● WHAT YOU ARE ASKED TO DO: Below is a listing; write it out exactly and drop any images from it.

● DATA PROVIDED:
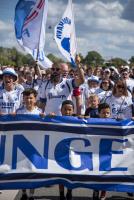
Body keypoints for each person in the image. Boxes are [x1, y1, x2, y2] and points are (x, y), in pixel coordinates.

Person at [17, 88, 43, 200]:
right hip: (21, 145)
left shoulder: (40, 113)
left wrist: (49, 117)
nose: (29, 100)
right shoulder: (19, 112)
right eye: (26, 98)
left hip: (35, 146)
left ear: (35, 99)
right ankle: (23, 193)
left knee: (33, 171)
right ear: (23, 99)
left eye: (31, 98)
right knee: (22, 170)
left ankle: (32, 195)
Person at [92, 103, 111, 200]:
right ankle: (95, 190)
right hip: (96, 152)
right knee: (96, 172)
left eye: (108, 113)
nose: (106, 115)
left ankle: (103, 193)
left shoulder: (114, 122)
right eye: (103, 113)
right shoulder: (94, 122)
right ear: (99, 113)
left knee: (105, 173)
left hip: (107, 152)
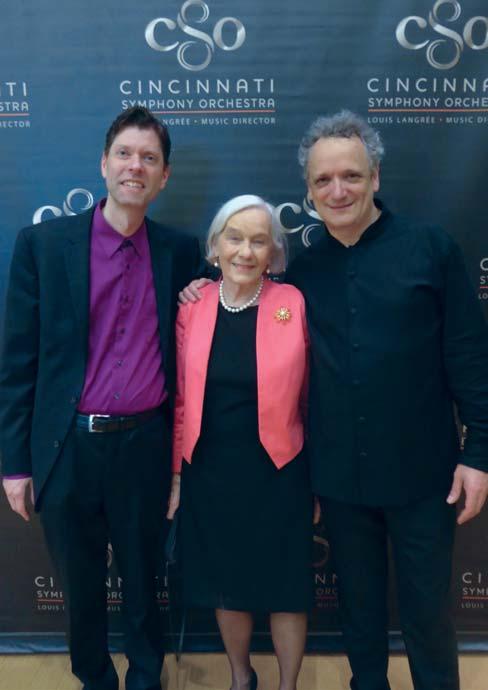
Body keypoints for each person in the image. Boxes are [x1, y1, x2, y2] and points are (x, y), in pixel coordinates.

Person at [179, 112, 488, 690]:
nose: (337, 190)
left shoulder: (431, 249)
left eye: (351, 176)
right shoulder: (303, 274)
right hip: (340, 480)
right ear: (309, 189)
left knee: (427, 616)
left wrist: (479, 455)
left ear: (376, 177)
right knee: (359, 617)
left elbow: (470, 359)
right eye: (323, 180)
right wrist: (199, 281)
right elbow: (239, 282)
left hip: (424, 475)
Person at [0, 106, 201, 690]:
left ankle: (146, 678)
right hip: (67, 448)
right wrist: (15, 465)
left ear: (164, 176)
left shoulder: (180, 252)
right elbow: (18, 363)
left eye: (149, 158)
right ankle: (94, 678)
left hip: (144, 446)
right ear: (104, 164)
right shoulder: (43, 245)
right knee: (80, 588)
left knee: (143, 582)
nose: (135, 166)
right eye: (125, 154)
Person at [167, 195, 314, 690]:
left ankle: (288, 685)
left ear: (273, 252)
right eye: (234, 238)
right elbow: (181, 398)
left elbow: (314, 395)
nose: (245, 251)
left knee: (286, 587)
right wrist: (177, 473)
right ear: (214, 246)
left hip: (281, 467)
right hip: (211, 469)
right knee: (226, 584)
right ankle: (240, 677)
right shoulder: (193, 306)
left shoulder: (293, 302)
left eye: (258, 241)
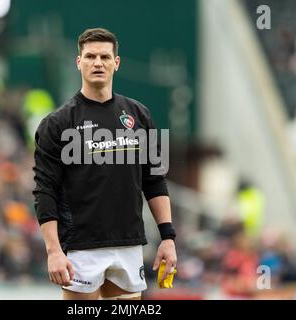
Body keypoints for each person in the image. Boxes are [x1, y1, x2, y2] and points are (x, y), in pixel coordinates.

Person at [33, 27, 177, 300]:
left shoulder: (140, 115)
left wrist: (167, 237)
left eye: (104, 57)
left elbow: (155, 180)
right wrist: (53, 251)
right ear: (78, 63)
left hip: (129, 243)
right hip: (80, 247)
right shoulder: (57, 123)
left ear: (116, 62)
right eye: (89, 57)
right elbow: (44, 191)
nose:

● EXPECTED OUTPUT:
Body keypoints for each person in the image. Boxes are [x1, y1, x2, y2] and points are (x, y), in pixel coordinates.

Person at [17, 88, 43, 200]:
right hip: (21, 145)
left shoulder: (40, 113)
left wrist: (49, 117)
nose: (29, 100)
right shoulder: (19, 112)
right eye: (26, 98)
left hip: (35, 146)
left ear: (35, 99)
right ankle: (23, 193)
left knee: (33, 171)
right ear: (23, 99)
left eye: (31, 98)
right knee: (22, 170)
left ankle: (32, 195)
Person at [92, 103, 111, 200]:
right ankle: (95, 190)
right hip: (96, 152)
right knee: (96, 172)
left eye: (108, 113)
nose: (106, 115)
left ankle: (103, 193)
left shoulder: (114, 122)
right eye: (103, 113)
right shoulder: (94, 122)
right ear: (99, 113)
left knee: (105, 173)
left hip: (107, 152)
Body keypoints for each person in the image. Boxes are [x1, y1, x2, y2] and points are (x, y), in pixel coordinates.

Person at [179, 112, 488, 690]:
nose: (337, 190)
left shoulder: (431, 249)
left eye: (351, 176)
right shoulder: (303, 274)
right hip: (340, 480)
right ear: (309, 189)
left knee: (427, 616)
left wrist: (479, 455)
left ear: (376, 177)
right knee: (359, 617)
left elbow: (470, 359)
right eye: (323, 180)
right wrist: (199, 281)
right elbow: (239, 282)
left hip: (424, 475)
Person at [0, 106, 201, 690]:
left ankle: (146, 678)
right hip: (67, 448)
right wrist: (15, 465)
left ear: (164, 176)
left shoulder: (180, 252)
right elbow: (18, 363)
left eye: (149, 158)
right ankle: (94, 678)
left hip: (144, 446)
right ear: (104, 164)
right shoulder: (43, 245)
right knee: (80, 588)
left knee: (143, 582)
nose: (135, 166)
right eye: (125, 154)
Person at [167, 195, 314, 690]:
left ankle: (288, 685)
left ear: (273, 252)
right eye: (234, 238)
right elbow: (181, 398)
left elbow: (314, 395)
nose: (245, 251)
left knee: (286, 587)
right wrist: (177, 473)
right ear: (214, 246)
left hip: (281, 467)
right hip: (211, 469)
right knee: (226, 584)
right ankle: (240, 677)
right shoulder: (193, 306)
left shoulder: (293, 302)
left eye: (258, 241)
Body keypoints for each person in the image. Boxes are [x1, y1, x2, y2] and points are (x, y), in pixel coordinates.

Person at [33, 27, 177, 300]:
left shoulder: (140, 115)
left wrist: (167, 237)
left eye: (104, 57)
left elbow: (155, 180)
right wrist: (53, 251)
right ear: (78, 63)
left hip: (129, 243)
right hip: (80, 247)
right shoulder: (57, 123)
left ear: (116, 62)
right eye: (89, 57)
right elbow: (44, 191)
nose:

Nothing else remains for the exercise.